--- start of Extract ---

Is there no way to just right click > add drum track, and use the drum map?

If not, that is an absurd way of doing things lol.

I’m sure there’s some reason for it, but I really cannot see the sense in it.

I might be mistaken, but isn’t it the case that currently, when you double-click on a part of a Drum Track, the Key Editor (usually the default editor) opens and not the Drum Editor, which would actually make sense?
Moreover, you can’t assign a Drum Map to a Drum Track to achieve this behaviour, like in a MIDI or Instrument Track. :thinking:

Ya, if you double click or create an event in the timeline in any way, it default creates a key editor, unless you have ‘pattern event’ selected in the inspector. But, the issue is that you cannot have a Drum Map on the Drum Track lol which….seems insane.

So the only way to do it is to make a second midi track (Just a midi routing track, not an instrument track) and route it to the drum track.

And even then, it’s not like it extracts the names of the samples or drums used on each midi note, so you have to basically open this huge spreadsheet and manually type in every drum piece.

It’s wild. It feels like 2005 in here sometimes lol

I’m pretty sure there weren’t any such glitches in Cubase SX 3.1 :laughing:


I’m increasingly getting the unsettling feeling that not a single person at Steinberg has actually spent a single minute really working with Cubase. All the flaws only come to light after the release of the version, through feedback from paying customers. How else could such a multitude of hair-raising errors, such as those in MIDI remote control, color settings, hub problems, and many other shortcomings like these, remain undetected in the “final product”?

Or am I simply too conservative and think that by buying a product I have a right to its guaranteed functioning? :person_shrugging:

Shortcut: you don’t need to switch this in the Inspector. If you hold down the Ctrl/Cmd key when creating a part it will always be the opposite of the setting in the Inspector.

That’s most probably not true. The flaws that came to light before the release also might have been addressed before the release and thus you’ll never get to see them.
Nevertheless, I also would wish for less bugs in Cubase.

--- end of Extract ---
--- start of Record excerpts ---

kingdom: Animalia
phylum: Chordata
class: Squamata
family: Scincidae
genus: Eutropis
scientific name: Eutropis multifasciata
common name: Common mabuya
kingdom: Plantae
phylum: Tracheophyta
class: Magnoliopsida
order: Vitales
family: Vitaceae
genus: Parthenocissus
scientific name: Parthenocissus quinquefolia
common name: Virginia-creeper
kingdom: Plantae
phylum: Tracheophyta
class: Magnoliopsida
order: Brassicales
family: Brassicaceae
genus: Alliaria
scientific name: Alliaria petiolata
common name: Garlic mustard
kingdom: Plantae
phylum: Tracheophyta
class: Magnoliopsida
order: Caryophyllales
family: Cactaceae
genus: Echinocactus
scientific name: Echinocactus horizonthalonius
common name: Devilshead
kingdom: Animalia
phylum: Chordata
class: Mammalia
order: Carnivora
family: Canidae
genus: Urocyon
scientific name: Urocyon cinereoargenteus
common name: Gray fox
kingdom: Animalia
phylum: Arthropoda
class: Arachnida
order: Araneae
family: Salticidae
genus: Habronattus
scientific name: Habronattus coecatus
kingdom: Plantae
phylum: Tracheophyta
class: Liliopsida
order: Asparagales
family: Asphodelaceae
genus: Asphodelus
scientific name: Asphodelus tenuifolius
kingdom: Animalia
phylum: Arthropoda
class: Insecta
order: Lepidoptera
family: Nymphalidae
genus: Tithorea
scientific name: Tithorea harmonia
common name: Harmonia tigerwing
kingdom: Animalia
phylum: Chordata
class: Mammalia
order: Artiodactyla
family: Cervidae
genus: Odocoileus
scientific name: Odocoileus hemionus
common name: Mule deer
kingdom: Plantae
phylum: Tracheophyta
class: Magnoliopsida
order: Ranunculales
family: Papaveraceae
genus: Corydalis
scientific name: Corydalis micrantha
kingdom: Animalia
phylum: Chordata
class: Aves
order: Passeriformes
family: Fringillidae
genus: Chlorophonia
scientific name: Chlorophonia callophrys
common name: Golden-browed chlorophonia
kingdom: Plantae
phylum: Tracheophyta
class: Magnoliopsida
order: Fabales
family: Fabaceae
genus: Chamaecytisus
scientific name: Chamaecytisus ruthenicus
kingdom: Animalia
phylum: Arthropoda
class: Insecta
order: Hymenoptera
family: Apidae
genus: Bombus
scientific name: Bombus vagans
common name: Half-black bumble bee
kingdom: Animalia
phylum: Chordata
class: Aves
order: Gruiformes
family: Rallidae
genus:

--- end of Record excerpts ---

▶ [Tasks to carry out]
1) List the areas that the Cubase discussion names as examples of hair-raising errors that went undetected in the final product.
2) Extract the passage of the Cubase discussion between "I might be mistaken, but" and "actually make sense?", inclusive.
The rows have nothing to do with the Cubase discussion.

▶ [Expected outputs]
1) MIDI remote control; color settings; hub problems

2)
I might be mistaken, but isn’t it the case that currently, when you double-click on a part of a Drum Track, the Key Editor (usually the default editor) opens and not the Drum Editor, which would actually make sense?